The general setup of this example consists of a host device (running a software stack) connected to a device via SPI. For this demonstration, we chose the NXP i.MX 8 Plus EVK as the host device and a very simple temperature sensor as the SPI device. The goal is to read temperature values from the temperature sensor via SPI with an application running on the host device.
We are simulating the desired setup by conneting two simulators, one for the host device and one for the temperature sensor, using SimBricks. The two simulators are connected at the SPI interface and therefore they exchange data at the SPI level. To this end, both simulators implement a SimBricks adapter, which supports the SPI protocol.
For the NXP i.MX 8 Plus EVK host device we chose to use QEMU, which already provides a machine model for this board. The board provides SPI interfaces and we connect our SimBricks adapter to one of them. We are running a small Linux ARM image on it, since the board includes an ARM 64-bit processor. This allows us to run a small application, that uses the SPI device which is exposed under /dev in order to read temperature values from the temperature sensor.
The temperature sensor is a very simple simulation model that returns random temperature values in a given temperature range on every read.

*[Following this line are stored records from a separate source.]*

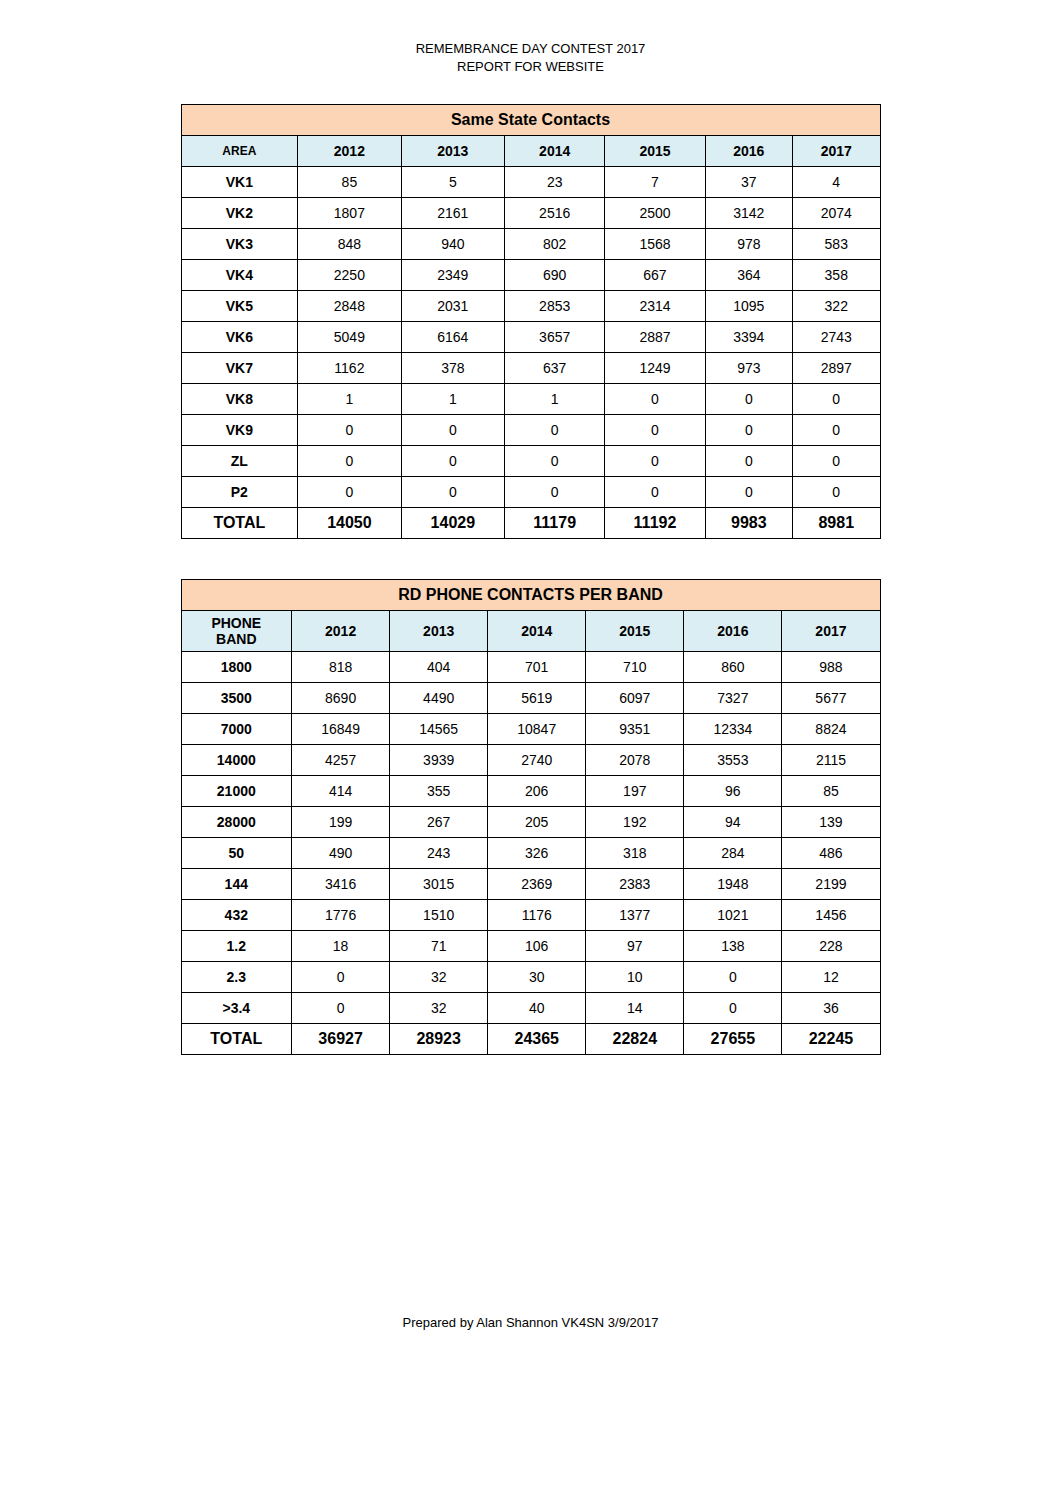REMEMBRANCE DAY CONTEST 2017
REPORT FOR WEBSITE
Same State Contacts
| AREA | 2012 | 2013 | 2014 | 2015 | 2016 | 2017 |
| --- | --- | --- | --- | --- | --- | --- |
| VK1 | 85 | 5 | 23 | 7 | 37 | 4 |
| VK2 | 1807 | 2161 | 2516 | 2500 | 3142 | 2074 |
| VK3 | 848 | 940 | 802 | 1568 | 978 | 583 |
| VK4 | 2250 | 2349 | 690 | 667 | 364 | 358 |
| VK5 | 2848 | 2031 | 2853 | 2314 | 1095 | 322 |
| VK6 | 5049 | 6164 | 3657 | 2887 | 3394 | 2743 |
| VK7 | 1162 | 378 | 637 | 1249 | 973 | 2897 |
| VK8 | 1 | 1 | 1 | 0 | 0 | 0 |
| VK9 | 0 | 0 | 0 | 0 | 0 | 0 |
| ZL | 0 | 0 | 0 | 0 | 0 | 0 |
| P2 | 0 | 0 | 0 | 0 | 0 | 0 |
| TOTAL | 14050 | 14029 | 11179 | 11192 | 9983 | 8981 |
RD PHONE CONTACTS PER BAND
| PHONE BAND | 2012 | 2013 | 2014 | 2015 | 2016 | 2017 |
| --- | --- | --- | --- | --- | --- | --- |
| 1800 | 818 | 404 | 701 | 710 | 860 | 988 |
| 3500 | 8690 | 4490 | 5619 | 6097 | 7327 | 5677 |
| 7000 | 16849 | 14565 | 10847 | 9351 | 12334 | 8824 |
| 14000 | 4257 | 3939 | 2740 | 2078 | 3553 | 2115 |
| 21000 | 414 | 355 | 206 | 197 | 96 | 85 |
| 28000 | 199 | 267 | 205 | 192 | 94 | 139 |
| 50 | 490 | 243 | 326 | 318 | 284 | 486 |
| 144 | 3416 | 3015 | 2369 | 2383 | 1948 | 2199 |
| 432 | 1776 | 1510 | 1176 | 1377 | 1021 | 1456 |
| 1.2 | 18 | 71 | 106 | 97 | 138 | 228 |
| 2.3 | 0 | 32 | 30 | 10 | 0 | 12 |
| >3.4 | 0 | 32 | 40 | 14 | 0 | 36 |
| TOTAL | 36927 | 28923 | 24365 | 22824 | 27655 | 22245 |
Prepared by Alan Shannon VK4SN 3/9/2017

The model also includes the SimBricks adapter, which allows it to be connected to the host device.
The demo shows how we conncet the NXP i.MX 8 Plus EVK board (simulated with QEMU) with the temperature sensor, define what should be executed on the host device, and finally executing the simulation. The Linux image includes our application "read_temperature", which opens and reads 10 temperature values from the given SPI device.